Media Asuransi, JAKARTA – Asia Bancassurance Summit ke-23 diselenggarakan oleh Asia Insurance Review, setelah beberapa tahun absen karena Pandemi Covid-19. Indonesia menjadi negara pertama yang dipilih untuk mengadakan kegiatan ini setelah absen karena pandemi tersebut.
Seminar yang diikuti sebanyak 90 orang dari beberapa negara di Asia, seperti dari Malaysia, Philiphina, Kamboja, dan negara-negara Asia lainnya, menghadirkan puluhan pembicara dari berbagai negara dan pimpinan perusahaan asuransi baik dari dalam dan luar negeri. Tema yang diangkat adalah 3.0, karena bancassurance sekarang coba untuk dibangkitkan lagi beriringan dengan digitalisasi.
Acara rutin tahunan ini diadakan untuk meng-update perkembangan terakhir di berbagai sektor sesuai dengan topiknya. Untuk tahun ini yang menjadi bahasan utama adalah bancassurance. Perwakilan semua negara yang hadir pada acara ini meng-update perkembangan bancassurance terkini di masing-masing negara, khususnya di era digital.
Iwan Pasila dalam sambutannya mengatakan bahwa industri bancassurance di Indonesia juga menghadapi rendahnya penetrasi karena rendahnya tingkat melek huruf dan daya beli konsumen. “Ada juga persepsi negatif terhadap industri asuransi, dan tidak cukupnya upaya para pemain untuk memperdalam penetrasi,” katanya.
Meenurut Iwan Pasila, bancassurance memiliki potensi besar untuk meningkatkan literasi nasabah, karena sebagian besar sudah menyadari perlunya perlindungan finansial. Dia juga menyampaikan bahwa jika kita melakukannya dengan benar, ada peluang besar untuk meningkatkan penetrasi dan juga meningkatkan inklusi sehingga lebih banyak masyarakat Indonesia yang dapat terlindungi dan perekonomian mendapat manfaat.
”Meningkatkan penetrasi dengan teknologi penetrasi juga dapat ditingkatkan dengan alat digital seperti AI untuk mengembangkan dan memasarkan produk dengan lebih akurat, dibandingkan dengan lembaga tradisional dan penasihat keuangan,” ungkapnya.

◇ ◇ ◇ ◇ ◇

### [SOAL LATIHAN]
[a] Terjemahkan kalimat dari kutipan ini ke dalam bahasa Inggris: "Untuk tahun ini yang menjadi bahasan utama adalah bancassurance."
[b] Perbarui sebagian kutipan dengan mengganti "90 orang" menjadi "120 orang". Mulailah dari kata-kata "Seminar yang diikuti" dan berhenti setelah "beriringan dengan digitalisasi.".
[c] Sebutkan semua nama negara yang tercantum dalam kutipan.
Daftar di bawah ini tidak ada kaitannya dengan kutipan.

### [DATA]
◇ ◇ ◇ ◇ ◇

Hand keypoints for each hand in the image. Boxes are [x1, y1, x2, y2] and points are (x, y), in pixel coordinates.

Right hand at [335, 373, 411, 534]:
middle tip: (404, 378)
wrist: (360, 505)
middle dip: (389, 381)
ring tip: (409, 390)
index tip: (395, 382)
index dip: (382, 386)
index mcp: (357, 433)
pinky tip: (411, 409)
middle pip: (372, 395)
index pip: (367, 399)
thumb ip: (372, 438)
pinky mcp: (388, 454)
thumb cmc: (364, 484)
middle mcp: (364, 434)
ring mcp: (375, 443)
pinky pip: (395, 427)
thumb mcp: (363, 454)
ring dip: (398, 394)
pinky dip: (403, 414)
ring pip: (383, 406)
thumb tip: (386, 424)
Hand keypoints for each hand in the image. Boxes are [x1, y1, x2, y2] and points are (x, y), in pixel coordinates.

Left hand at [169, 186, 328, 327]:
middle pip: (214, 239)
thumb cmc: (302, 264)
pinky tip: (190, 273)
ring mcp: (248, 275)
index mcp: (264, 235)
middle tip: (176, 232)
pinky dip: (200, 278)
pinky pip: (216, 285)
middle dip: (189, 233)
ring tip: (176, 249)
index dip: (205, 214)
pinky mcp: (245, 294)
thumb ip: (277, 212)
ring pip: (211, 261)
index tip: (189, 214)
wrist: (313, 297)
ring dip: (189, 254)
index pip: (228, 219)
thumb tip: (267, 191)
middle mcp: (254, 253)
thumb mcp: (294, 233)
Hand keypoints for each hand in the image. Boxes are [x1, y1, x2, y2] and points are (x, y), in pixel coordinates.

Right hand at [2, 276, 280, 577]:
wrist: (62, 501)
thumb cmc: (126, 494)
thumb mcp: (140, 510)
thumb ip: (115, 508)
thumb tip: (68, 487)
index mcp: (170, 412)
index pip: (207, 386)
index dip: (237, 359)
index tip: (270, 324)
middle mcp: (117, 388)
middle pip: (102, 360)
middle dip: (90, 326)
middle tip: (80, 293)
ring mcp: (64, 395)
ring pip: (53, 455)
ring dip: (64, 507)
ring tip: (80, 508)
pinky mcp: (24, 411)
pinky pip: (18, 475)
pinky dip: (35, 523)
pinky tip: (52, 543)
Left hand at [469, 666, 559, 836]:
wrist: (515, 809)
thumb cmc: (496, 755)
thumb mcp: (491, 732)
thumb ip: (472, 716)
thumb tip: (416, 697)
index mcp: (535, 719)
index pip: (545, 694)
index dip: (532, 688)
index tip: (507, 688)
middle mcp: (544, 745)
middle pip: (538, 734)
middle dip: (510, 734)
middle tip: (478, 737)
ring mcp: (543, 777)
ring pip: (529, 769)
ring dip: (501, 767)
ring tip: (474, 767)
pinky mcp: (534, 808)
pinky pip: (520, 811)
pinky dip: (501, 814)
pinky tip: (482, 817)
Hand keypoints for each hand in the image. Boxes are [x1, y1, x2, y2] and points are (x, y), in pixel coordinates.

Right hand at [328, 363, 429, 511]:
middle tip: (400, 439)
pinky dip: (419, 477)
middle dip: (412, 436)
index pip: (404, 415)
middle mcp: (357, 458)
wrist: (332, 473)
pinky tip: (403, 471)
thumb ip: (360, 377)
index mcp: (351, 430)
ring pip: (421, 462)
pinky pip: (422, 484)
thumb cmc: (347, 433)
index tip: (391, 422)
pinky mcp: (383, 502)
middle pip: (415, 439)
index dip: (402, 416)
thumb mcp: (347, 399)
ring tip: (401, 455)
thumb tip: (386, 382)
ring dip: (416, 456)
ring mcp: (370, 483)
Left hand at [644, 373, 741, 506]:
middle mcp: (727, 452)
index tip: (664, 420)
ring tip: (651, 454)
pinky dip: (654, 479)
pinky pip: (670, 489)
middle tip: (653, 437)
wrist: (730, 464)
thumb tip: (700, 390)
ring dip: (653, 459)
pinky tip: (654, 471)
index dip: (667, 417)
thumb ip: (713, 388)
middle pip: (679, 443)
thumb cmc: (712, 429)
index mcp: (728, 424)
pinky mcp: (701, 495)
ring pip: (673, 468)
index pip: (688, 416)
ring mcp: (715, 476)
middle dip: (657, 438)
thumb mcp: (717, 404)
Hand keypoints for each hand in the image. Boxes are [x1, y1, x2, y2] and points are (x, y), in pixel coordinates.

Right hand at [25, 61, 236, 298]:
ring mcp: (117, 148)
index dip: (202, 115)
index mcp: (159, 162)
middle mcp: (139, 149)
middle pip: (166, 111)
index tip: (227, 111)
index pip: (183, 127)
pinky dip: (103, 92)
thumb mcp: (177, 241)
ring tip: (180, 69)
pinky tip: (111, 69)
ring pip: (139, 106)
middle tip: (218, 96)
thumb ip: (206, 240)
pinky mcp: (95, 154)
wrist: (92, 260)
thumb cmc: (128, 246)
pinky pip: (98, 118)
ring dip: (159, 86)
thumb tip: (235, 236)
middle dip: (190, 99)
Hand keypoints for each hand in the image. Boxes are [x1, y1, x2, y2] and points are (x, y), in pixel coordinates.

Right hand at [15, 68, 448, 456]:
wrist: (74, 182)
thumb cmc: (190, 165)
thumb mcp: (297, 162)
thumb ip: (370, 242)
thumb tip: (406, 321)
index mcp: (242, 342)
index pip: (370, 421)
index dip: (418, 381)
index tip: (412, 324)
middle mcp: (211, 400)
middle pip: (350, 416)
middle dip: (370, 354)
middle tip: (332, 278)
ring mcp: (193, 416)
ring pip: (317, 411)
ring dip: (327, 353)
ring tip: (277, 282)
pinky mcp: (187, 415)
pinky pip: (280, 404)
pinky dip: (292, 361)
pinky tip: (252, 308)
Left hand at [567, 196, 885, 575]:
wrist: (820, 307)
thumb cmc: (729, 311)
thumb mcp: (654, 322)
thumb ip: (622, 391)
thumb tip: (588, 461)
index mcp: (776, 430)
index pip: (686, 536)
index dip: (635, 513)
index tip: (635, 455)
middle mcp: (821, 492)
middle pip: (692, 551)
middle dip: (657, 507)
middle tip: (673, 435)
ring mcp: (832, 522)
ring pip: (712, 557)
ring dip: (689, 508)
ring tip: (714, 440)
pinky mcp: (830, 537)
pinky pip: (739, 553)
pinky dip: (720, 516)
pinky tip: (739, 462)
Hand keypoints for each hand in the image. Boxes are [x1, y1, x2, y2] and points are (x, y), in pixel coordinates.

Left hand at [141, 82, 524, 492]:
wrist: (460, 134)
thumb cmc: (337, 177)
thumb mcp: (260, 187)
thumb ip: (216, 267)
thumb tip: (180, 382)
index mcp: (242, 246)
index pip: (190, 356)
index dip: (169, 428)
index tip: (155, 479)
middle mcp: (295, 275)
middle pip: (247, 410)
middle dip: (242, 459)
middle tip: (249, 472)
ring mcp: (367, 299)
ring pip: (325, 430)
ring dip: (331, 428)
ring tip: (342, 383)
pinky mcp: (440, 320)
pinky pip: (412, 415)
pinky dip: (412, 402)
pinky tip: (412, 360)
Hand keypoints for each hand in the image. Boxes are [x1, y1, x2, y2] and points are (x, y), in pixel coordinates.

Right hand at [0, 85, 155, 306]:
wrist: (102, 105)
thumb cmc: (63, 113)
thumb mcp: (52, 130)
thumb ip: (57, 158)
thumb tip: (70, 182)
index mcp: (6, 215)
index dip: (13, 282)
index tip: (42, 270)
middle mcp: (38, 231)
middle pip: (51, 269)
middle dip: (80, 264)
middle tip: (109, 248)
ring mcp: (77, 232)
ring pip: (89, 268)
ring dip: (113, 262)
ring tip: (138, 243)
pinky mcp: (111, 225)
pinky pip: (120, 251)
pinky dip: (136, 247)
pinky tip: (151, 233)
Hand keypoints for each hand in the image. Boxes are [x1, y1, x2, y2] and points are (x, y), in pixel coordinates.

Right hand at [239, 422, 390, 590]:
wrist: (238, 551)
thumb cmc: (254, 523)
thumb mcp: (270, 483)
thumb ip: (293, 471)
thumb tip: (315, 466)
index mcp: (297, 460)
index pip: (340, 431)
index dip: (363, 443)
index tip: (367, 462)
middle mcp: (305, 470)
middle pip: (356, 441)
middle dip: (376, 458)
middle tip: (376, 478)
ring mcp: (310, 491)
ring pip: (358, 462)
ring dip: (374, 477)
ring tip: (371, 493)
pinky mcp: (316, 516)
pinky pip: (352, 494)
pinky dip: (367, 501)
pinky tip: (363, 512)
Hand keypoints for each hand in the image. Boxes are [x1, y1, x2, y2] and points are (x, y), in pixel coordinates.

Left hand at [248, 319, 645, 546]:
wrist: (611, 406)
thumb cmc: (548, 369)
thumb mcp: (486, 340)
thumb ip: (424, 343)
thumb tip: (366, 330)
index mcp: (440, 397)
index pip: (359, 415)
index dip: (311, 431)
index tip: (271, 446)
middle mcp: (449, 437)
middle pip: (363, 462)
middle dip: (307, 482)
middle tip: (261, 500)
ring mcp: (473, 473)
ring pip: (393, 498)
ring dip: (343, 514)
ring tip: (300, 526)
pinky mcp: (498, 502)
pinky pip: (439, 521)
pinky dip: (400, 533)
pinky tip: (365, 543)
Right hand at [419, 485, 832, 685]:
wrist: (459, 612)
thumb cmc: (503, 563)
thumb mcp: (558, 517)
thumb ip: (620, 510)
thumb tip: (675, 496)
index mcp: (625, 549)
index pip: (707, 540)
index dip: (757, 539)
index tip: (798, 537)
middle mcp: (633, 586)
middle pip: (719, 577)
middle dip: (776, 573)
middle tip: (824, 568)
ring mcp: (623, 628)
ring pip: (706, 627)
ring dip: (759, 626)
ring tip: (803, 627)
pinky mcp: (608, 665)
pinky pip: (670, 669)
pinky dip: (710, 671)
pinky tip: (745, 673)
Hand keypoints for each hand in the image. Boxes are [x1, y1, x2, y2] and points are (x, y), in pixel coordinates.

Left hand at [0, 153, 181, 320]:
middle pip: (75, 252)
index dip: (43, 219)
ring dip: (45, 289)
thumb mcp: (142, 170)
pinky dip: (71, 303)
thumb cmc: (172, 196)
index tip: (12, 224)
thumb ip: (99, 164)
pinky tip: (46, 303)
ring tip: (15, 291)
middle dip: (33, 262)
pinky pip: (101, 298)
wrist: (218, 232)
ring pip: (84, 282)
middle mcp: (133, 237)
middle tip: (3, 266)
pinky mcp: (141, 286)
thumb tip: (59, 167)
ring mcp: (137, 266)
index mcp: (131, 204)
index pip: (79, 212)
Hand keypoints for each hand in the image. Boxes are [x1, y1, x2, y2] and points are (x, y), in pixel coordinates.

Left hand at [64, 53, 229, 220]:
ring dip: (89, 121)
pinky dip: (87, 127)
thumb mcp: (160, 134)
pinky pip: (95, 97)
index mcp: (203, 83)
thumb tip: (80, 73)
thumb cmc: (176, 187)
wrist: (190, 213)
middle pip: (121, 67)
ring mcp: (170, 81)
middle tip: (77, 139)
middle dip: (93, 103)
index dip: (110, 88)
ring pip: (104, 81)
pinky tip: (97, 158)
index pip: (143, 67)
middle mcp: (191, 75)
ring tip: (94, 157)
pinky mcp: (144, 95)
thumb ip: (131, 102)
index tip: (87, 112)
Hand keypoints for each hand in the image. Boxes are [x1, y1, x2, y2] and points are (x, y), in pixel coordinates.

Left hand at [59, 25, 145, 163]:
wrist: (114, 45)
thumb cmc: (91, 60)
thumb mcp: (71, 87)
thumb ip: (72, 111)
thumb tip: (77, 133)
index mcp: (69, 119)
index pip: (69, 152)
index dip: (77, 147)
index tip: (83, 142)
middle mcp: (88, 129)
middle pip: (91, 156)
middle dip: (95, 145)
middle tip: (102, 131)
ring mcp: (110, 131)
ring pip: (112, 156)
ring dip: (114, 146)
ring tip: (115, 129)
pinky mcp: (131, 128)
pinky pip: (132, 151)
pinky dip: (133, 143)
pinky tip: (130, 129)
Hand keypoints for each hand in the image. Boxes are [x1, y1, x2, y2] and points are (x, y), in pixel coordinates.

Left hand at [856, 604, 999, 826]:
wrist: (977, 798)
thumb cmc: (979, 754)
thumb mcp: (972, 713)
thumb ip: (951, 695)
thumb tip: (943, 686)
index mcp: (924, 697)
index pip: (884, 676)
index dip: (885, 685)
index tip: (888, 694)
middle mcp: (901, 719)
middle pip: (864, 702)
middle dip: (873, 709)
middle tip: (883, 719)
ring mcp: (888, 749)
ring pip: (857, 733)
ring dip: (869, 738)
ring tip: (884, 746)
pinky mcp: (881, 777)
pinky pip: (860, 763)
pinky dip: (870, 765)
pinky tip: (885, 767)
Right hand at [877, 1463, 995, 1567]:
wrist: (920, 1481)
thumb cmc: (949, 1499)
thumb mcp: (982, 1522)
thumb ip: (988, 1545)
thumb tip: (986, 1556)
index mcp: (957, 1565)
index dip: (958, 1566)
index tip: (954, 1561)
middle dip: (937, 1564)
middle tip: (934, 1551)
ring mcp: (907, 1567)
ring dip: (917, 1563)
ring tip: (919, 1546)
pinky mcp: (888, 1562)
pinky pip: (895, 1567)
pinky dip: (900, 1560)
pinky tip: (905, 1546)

◇ ◇ ◇ ◇ ◇

### [KUNCI JAWABAN]
[a] This year, the main topic of discussion is bancassurance.

[b]
Seminar yang diikuti sebanyak 120 orang dari beberapa negara di Asia, seperti dari Malaysia, Philiphina, Kamboja, dan negara-negara Asia lainnya, menghadirkan puluhan pembicara dari berbagai negara dan pimpinan perusahaan asuransi baik dari dalam dan luar negeri. Tema yang diangkat adalah 3.0, karena bancassurance sekarang coba untuk dibangkitkan lagi beriringan dengan digitalisasi.

[c] Indonesia, Malaysia, Philiphina, Kamboja